The "All Stars" movies are better than I used to think. The idea's ridiculous, of course. They're a team-up of everyone to date, which by this point meant eleven teams and 44 heroines, including the movie-only Cure Echo. You can't make a kiddie film with 44 heroines. Even Toei stopped doing them regularly after this. They made another for the 15th anniversary
, admittedly, but from now on a PreCure team-up movie would only promise to star the last three teams.
That said, though, they're also surprisingly good. The first three (the DX trilogy) were the kind of dumb crossover comics event you're imagining (although I love them), but fairly soon the storylines had no choice but to get creative. This is actually one of the weaker ones, although it's still worth watching.

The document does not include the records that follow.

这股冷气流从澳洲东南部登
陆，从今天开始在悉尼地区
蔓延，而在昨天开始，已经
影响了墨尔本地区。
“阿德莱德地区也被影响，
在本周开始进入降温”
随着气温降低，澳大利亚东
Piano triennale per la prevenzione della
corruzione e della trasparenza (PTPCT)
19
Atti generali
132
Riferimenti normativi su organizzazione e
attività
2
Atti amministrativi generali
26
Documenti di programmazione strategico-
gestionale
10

It's a bit of a DX throwback and the "Good Underneath But Hasn't Realised" villain is only middling, but:
(a) it's a Disney musical. Characters regularly burst into song and dance, sometimes with the passers-by as backing dancers. Even the baddies sing about how evil they are. The songs are nothing special, alas, but I love the climactic superhero battle set to a lullaby. The ex-villain will be singing elegaically about a forest of dreams and our heartbeats blending together... while, in the meantime, the PreCures kick, punch and energy-blast an incoming missile fusillade. (As the title suggests, that song is crucial to the plot.)
(b) in comparison, single-team PreCure films can be a bit thin. Minimal cast, simple ideas and not quite enough plot to fill the running time. All Stars films, on the other hand, have given themselves the opposite problem.

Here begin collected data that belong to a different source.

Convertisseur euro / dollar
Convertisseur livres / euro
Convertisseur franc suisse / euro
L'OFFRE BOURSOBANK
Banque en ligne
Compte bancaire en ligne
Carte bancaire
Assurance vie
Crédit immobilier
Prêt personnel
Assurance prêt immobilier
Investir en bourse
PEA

(c) the action scenes. Goodness me. If you want to see superheroes kick arse, you've come to the right place. It's pure fan service that doesn't get best value from its iconic theme songs, but who cares when HappinessCharge
's Megumi is shooting her Superman eye lasers again? "Lovely Beam!"
Of the girls themselves, in order of apparent importance...
= Mirai and Riko are the main heroines, obviously. (Haa-chan hasn't arrived yet.) Riko's a bit off-model at the beginning, being implausibly stupid in her surprise at being busted as a witch after she'd cast magic in front of everyone while wearing a witch's outfit. However, they're the early versions of themselves that can carry a story and they have a character arc, about their inexperience and lack of confidence.
Also, the film's last scene reminds us that they're the only magic-using PreCures. That makes them unique, which on reflection is a bit odd in a magical girl franchise.
= the first team to meet Mirai and Riko. (Kirara hasn't moved to Paris yet, but she's completed her preparations.) They fight together as a superteam of six and, later, wear their most hilariously absurd dresses. Also, importantly, Yui gets a cameo. This made me ridiculously happy.
+ HAPPINESS CHARGE
= the second superteam. The All Stars movies have stopped trying to represent everyone individually.
EVERYONE ELSE = locked up in the baddies' prison. Erika (Cure Marine) is still the franchise comedian, though, while Honoka and Nagisa get respect.
This isn't the best All Stars film, but I enjoyed it. Solciere's emotional backstory and eventual conversion are a bit of a script lump, but they're good enough. The songs are passable. The evil dwarf horse is a laugh, though, while the film's approach to 44 heroines is sensible. The battles and returning guest villains are cool and impressive, the girls are likeable and the film's got a heart.